Beginning with the line below that contains "高效的公益项目也涌现出来，互联网公益的生态更加丰富多元" and ending with the line that contains "pobytowych , lecz", copy every line exactly. Copy nothing else.

Saved entries
*** Block opens ***
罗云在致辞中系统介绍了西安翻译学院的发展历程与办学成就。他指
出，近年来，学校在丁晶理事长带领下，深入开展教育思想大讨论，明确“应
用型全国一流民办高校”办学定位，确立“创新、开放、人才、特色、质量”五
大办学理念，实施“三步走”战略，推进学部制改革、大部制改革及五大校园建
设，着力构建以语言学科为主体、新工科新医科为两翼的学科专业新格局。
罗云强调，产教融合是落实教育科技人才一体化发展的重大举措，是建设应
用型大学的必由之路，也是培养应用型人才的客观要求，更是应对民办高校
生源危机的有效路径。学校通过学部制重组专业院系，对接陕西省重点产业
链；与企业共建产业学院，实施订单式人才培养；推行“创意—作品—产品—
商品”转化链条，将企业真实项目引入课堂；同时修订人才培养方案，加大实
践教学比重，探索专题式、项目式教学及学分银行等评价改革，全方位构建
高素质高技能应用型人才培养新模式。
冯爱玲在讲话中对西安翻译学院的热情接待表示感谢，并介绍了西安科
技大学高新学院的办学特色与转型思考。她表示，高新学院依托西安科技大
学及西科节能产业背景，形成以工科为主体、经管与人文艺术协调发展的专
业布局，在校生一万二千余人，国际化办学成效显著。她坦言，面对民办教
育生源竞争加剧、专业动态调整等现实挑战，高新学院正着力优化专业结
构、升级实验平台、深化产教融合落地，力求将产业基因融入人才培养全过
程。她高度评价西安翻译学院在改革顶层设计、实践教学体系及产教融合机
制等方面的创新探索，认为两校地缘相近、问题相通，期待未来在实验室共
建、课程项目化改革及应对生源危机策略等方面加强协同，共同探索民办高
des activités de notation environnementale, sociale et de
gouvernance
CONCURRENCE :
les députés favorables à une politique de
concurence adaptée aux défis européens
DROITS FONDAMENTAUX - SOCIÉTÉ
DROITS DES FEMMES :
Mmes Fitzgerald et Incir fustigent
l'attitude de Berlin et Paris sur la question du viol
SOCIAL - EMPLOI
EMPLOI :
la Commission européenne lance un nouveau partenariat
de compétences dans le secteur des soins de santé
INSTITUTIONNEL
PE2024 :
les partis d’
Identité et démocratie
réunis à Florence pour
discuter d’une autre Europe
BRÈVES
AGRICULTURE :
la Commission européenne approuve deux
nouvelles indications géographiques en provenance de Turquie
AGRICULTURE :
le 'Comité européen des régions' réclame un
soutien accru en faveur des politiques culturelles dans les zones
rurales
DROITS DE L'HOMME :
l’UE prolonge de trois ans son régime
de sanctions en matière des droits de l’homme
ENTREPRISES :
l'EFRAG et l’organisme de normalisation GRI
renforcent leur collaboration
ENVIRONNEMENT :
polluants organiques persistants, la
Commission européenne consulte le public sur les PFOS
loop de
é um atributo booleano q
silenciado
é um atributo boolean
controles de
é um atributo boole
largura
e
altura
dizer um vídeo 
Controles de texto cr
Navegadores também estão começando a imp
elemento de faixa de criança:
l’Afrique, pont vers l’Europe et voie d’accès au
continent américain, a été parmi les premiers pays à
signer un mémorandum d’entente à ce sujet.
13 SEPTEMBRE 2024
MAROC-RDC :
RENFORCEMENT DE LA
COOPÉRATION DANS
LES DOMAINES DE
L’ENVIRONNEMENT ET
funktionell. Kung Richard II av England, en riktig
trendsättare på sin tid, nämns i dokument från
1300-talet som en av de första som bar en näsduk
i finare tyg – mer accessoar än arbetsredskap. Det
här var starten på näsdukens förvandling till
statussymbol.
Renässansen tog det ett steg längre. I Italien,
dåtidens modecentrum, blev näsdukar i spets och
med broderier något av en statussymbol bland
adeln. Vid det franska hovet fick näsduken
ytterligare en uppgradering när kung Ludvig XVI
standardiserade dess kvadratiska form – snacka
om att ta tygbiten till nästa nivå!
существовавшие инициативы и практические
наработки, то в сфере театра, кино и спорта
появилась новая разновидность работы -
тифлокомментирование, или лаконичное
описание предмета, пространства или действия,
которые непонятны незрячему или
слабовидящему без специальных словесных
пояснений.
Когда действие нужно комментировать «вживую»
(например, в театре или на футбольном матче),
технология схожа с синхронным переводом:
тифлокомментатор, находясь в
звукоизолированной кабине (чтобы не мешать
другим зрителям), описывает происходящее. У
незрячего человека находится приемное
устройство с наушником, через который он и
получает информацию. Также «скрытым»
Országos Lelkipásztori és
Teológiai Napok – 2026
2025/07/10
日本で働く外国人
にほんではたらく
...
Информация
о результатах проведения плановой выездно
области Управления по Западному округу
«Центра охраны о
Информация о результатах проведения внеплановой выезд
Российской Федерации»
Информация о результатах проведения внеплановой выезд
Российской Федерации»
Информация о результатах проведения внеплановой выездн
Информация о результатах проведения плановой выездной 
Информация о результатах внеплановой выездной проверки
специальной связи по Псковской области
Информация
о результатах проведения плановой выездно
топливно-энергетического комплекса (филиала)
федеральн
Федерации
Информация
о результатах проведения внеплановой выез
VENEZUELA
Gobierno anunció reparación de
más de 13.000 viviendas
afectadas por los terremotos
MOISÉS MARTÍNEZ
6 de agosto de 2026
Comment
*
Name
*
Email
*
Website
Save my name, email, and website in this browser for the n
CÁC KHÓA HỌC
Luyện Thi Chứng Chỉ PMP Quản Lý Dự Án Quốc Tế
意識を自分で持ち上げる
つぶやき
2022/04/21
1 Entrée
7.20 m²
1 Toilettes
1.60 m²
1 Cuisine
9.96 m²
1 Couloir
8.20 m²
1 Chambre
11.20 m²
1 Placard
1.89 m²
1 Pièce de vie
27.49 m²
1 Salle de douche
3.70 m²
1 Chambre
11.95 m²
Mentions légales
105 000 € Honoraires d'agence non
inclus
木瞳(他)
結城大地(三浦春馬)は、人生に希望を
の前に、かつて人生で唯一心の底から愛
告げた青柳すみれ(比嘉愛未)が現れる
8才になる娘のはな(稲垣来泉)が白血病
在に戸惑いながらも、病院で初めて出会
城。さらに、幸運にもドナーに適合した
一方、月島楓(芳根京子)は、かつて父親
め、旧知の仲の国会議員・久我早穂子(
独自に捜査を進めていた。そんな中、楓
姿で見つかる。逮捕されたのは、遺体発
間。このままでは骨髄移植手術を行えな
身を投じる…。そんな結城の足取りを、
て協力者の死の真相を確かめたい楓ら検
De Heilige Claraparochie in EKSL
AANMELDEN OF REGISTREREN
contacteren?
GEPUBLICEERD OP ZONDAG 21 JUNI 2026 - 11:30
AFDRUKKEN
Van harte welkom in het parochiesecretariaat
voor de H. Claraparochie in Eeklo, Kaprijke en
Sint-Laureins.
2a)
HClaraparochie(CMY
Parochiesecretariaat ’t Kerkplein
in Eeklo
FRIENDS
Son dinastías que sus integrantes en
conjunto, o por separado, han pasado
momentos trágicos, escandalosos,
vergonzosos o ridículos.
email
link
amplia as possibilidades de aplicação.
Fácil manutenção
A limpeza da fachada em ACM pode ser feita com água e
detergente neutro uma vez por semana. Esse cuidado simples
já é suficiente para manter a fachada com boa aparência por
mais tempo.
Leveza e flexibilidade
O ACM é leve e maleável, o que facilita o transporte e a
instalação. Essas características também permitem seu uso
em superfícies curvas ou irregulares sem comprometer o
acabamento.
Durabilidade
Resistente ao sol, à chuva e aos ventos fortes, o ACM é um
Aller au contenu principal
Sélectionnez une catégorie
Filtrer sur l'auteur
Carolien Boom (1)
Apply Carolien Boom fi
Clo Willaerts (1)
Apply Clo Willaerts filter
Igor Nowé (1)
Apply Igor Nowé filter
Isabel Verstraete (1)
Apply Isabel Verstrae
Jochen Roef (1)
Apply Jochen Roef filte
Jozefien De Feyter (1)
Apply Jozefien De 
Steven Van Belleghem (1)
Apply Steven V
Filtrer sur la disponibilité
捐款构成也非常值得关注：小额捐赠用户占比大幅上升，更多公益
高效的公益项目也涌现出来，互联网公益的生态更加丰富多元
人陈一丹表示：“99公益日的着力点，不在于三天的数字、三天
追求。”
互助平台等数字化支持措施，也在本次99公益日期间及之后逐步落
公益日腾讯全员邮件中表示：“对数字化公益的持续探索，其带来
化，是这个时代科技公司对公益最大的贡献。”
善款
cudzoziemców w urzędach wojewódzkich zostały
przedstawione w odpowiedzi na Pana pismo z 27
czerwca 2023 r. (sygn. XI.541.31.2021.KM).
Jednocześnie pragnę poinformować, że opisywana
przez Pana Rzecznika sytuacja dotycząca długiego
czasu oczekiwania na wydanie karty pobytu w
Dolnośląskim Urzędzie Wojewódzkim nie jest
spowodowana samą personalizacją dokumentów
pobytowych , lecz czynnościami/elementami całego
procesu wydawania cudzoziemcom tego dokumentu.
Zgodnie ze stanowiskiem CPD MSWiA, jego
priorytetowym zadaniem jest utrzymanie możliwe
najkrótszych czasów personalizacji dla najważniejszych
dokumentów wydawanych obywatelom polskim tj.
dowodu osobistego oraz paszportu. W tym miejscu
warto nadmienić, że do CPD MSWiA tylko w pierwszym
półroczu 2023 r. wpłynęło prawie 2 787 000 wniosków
*** Block closes ***
* Reply *
高效的公益项目也涌现出来，互联网公益的生态更加丰富多元
人陈一丹表示：“99公益日的着力点，不在于三天的数字、三天
追求。”
互助平台等数字化支持措施，也在本次99公益日期间及之后逐步落
公益日腾讯全员邮件中表示：“对数字化公益的持续探索，其带来
化，是这个时代科技公司对公益最大的贡献。”
善款
cudzoziemców w urzędach wojewódzkich zostały
przedstawione w odpowiedzi na Pana pismo z 27
czerwca 2023 r. (sygn. XI.541.31.2021.KM).
Jednocześnie pragnę poinformować, że opisywana
przez Pana Rzecznika sytuacja dotycząca długiego
czasu oczekiwania na wydanie karty pobytu w
Dolnośląskim Urzędzie Wojewódzkim nie jest
spowodowana samą personalizacją dokumentów
pobytowych , lecz czynnościami/elementami całego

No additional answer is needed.